◆ **Saved data entries**
****************************************

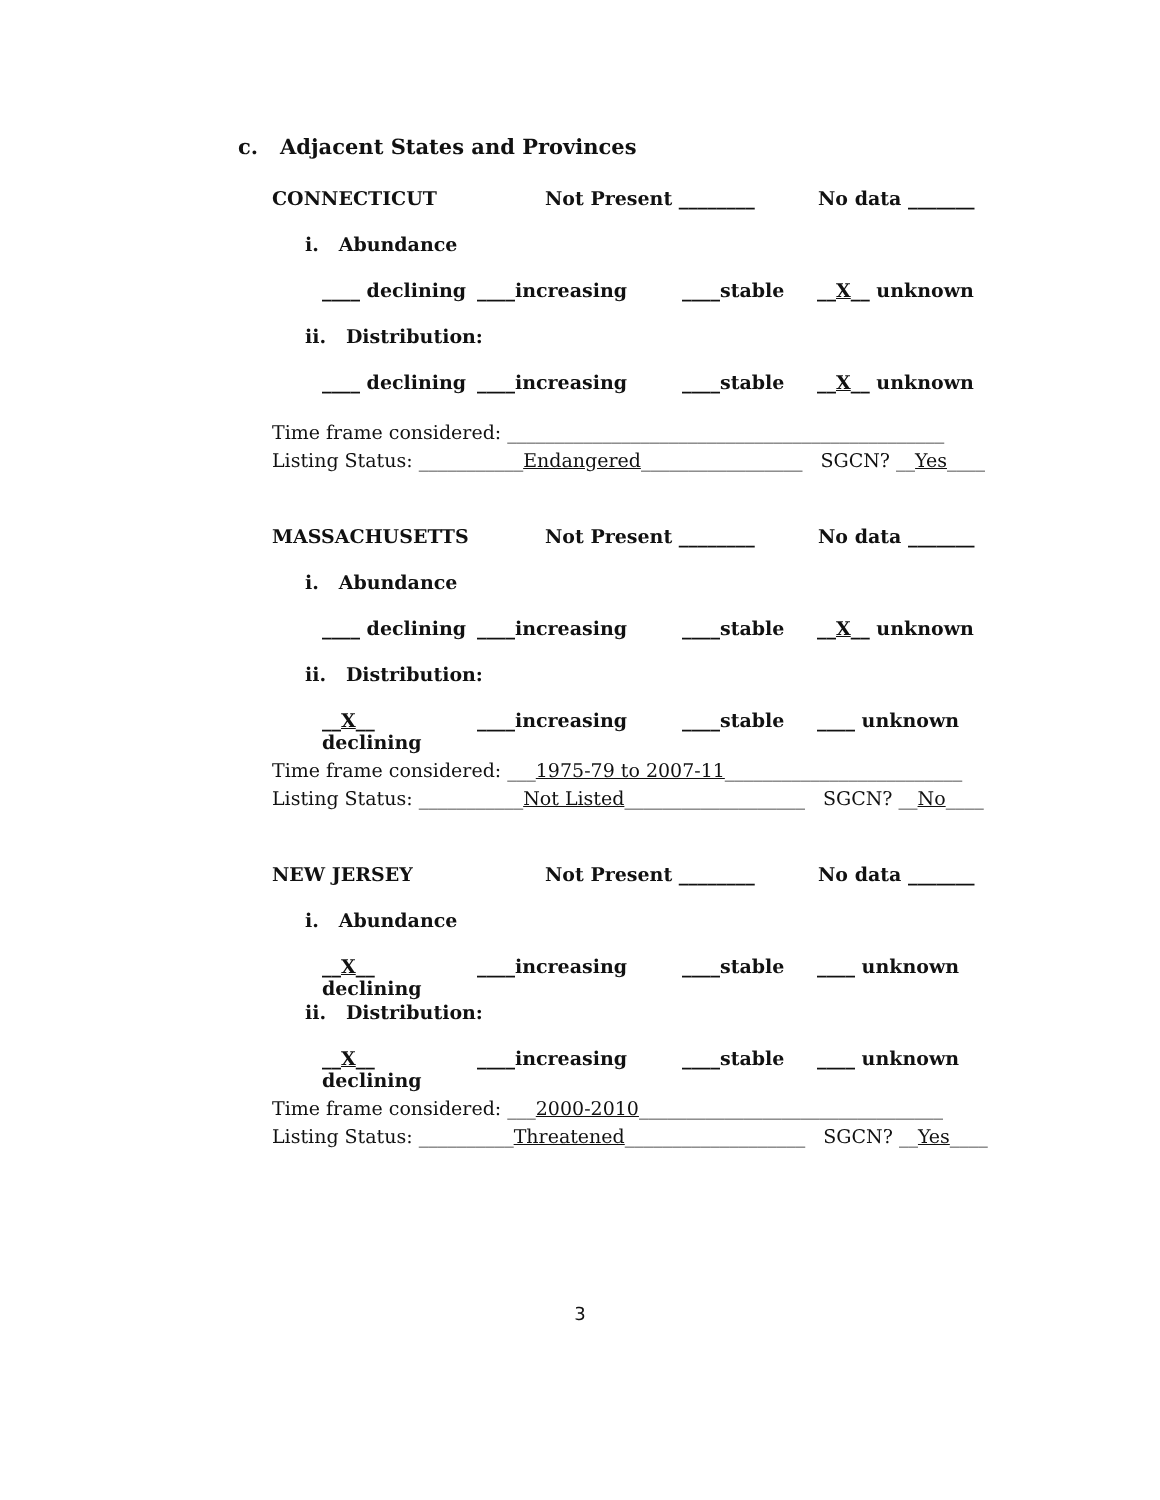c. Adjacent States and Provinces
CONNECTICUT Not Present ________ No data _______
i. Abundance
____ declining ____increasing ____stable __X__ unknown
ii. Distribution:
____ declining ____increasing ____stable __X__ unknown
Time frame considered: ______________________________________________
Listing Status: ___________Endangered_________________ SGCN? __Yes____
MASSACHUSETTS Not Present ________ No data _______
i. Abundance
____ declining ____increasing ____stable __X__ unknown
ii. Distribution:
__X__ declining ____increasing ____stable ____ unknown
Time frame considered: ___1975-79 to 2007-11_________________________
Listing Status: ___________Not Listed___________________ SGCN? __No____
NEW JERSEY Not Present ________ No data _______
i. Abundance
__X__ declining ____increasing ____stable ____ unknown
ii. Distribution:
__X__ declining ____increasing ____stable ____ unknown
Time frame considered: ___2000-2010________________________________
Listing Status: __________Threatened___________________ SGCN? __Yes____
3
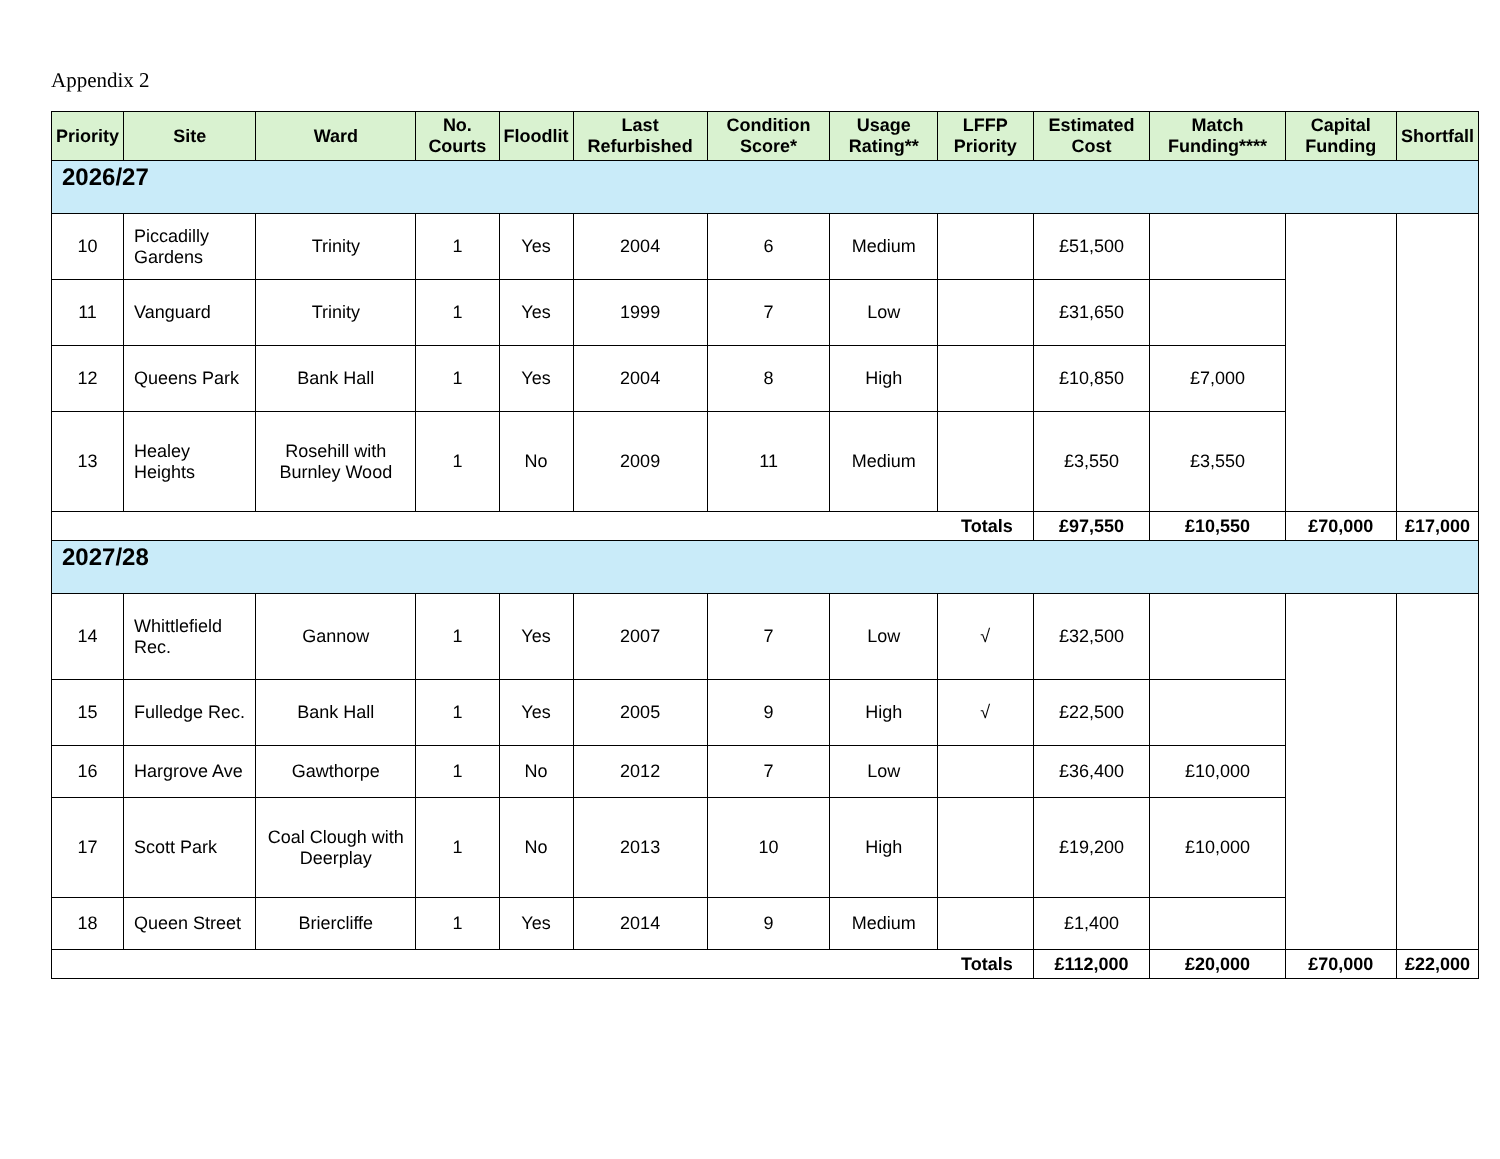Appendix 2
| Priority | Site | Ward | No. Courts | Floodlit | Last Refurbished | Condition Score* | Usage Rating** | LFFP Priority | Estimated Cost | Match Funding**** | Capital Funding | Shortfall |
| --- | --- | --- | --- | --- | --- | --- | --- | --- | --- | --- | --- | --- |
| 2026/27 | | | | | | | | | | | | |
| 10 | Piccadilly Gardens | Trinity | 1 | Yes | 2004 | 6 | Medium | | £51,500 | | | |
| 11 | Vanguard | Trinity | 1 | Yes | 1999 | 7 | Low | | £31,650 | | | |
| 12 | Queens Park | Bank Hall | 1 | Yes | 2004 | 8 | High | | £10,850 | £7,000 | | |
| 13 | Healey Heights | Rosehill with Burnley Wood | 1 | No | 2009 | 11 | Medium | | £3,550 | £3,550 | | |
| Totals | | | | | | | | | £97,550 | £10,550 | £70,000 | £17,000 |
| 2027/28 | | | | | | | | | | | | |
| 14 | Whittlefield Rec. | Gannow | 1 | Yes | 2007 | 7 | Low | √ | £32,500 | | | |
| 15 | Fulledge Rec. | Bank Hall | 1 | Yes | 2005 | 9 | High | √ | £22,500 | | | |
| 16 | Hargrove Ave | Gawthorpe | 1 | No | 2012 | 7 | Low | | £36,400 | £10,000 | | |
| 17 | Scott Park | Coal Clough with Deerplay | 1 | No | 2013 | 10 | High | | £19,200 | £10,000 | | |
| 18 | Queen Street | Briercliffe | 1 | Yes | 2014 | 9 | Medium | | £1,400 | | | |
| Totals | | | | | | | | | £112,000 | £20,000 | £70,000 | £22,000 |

****************************************

◆ **What is being asked**
Look through the data above. Find each line with the string "Park" and copy it.

◆ **Output for this task**
| 12 | Queens Park | Bank Hall | 1 | Yes | 2004 | 8 | High | | £10,850 | £7,000 | | |
| 17 | Scott Park | Coal Clough with Deerplay | 1 | No | 2013 | 10 | High | | £19,200 | £10,000 | | |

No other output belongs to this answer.